A family waits for a hearing | M Arif, White Star
Family Laws in Pakistan is an excellent treatise for legal practitioners. It describes statutes and court decisions relevant to all areas of family law –marriage, dower, dissolution of marriage, child custody and inheritance – in a methodical manner. It also provides insight into landmark cases on such subjects as inheritance rights of orphans.
The book begins with a solid backgrounder on the evolution of Muslim personal law in the Indian subcontinent from its original Islamic sources or Fiqh. While keeping commercial law secular, British colonial rulers preferred that Muslims and Hindus use their religious jurisprudence in personal matters pertaining to marriage, children and inheritance. To bring these personal laws within the judicial management of the state, though, the British first translated classical religious treatises (such as Hidaya and Fatawa al-Alamgiriyya), then interpreted them through decisions and finally enacted a series of statutes including the Guardians and Ward Act (1890), Restraint of Child Marriage Act (1929) and the Dissolution of Muslim Marriages Act (1939). These are still applicable in Pakistan and have been supplemented by a series of other laws.
The authors of Family Laws in Pakistan opine that personal laws governing the lives of non-Muslims in Pakistan are out of date and anachronistic but they do not see the Muslim personal law through the same lens. They also do not go far enough to probe gender inequity in Muslim personal law and the response of feminist scholarship to it. Another area that they do not explore is the way in which provincial statutes prohibiting marriage of those under 18 come into conflict with the settled precedent.
A reading of the book suggests that Muslim personal law has been drafted with the male legal subject in mind. He is treated as the sole provider of resources to run a household and possesses the prerogative to divorce his wife. Women are seen as non-autonomous and dependent. The law, thus, essentialises man’s superior status at home, his reckless lust and impulsive nature — things that must be regulated to maintain stability within a heteronormative family.
What also becomes apparent while reading the book is that Pakistan’s judiciary has been consistently liberal in providing relief to women. The authors refer to this judicial tendency as the “women protection principle”. Even if the black letter of the law does not mandate it, judges have found creative ways to protect the weak.The book cites an obiter dictum made by a woman judge on how men abuse law and judicial process to evade supporting their wives.

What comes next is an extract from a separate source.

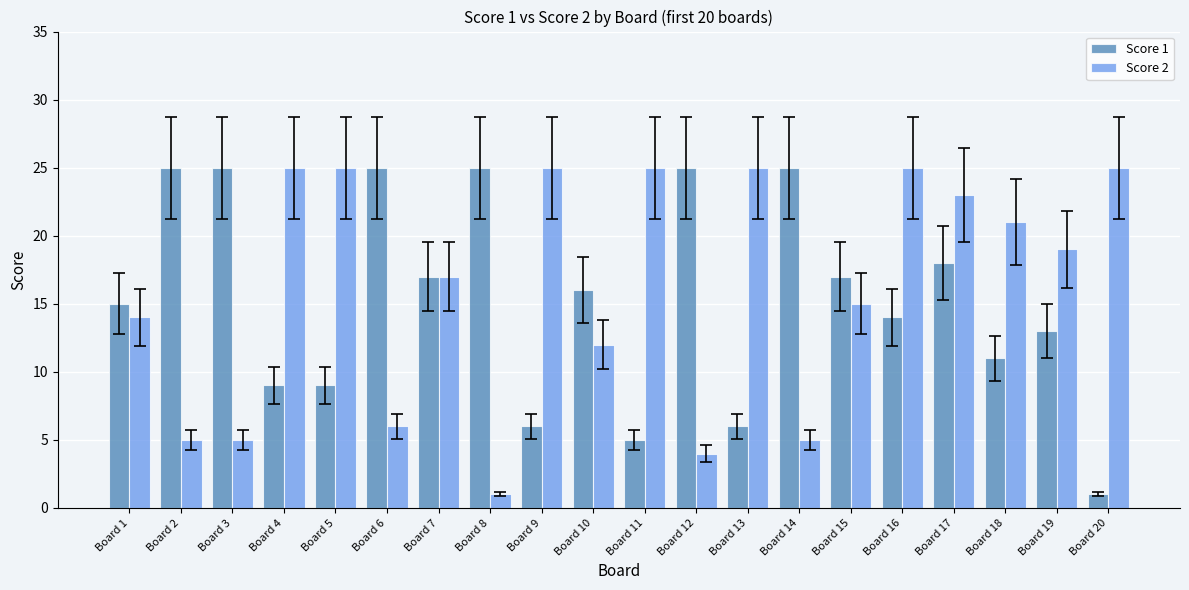

What is the value of the Score 1 bar at the 20th from the left?

1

To avoid the payment of maintenance money, the judge said, husbands claim their conjugal rights have been infringed by their aggrieved wives and ask courts to declare the women as nashizas (disobedient).
In response to such contentions, many judges have made conspicuous effort to rein in men and hold them financially accountable to their dependents. Courts of all tiers have consistently reminded men that providing maintenance money to their children (and their wives) is their fundamental responsibility which cannot be dodged. Fathers must provide maintenance to their unmarried and divorced daughters – regardless of age – and, in some cases, even to their adult sons. Women are also not required to prove their husband’s income in lawsuits for maintenance.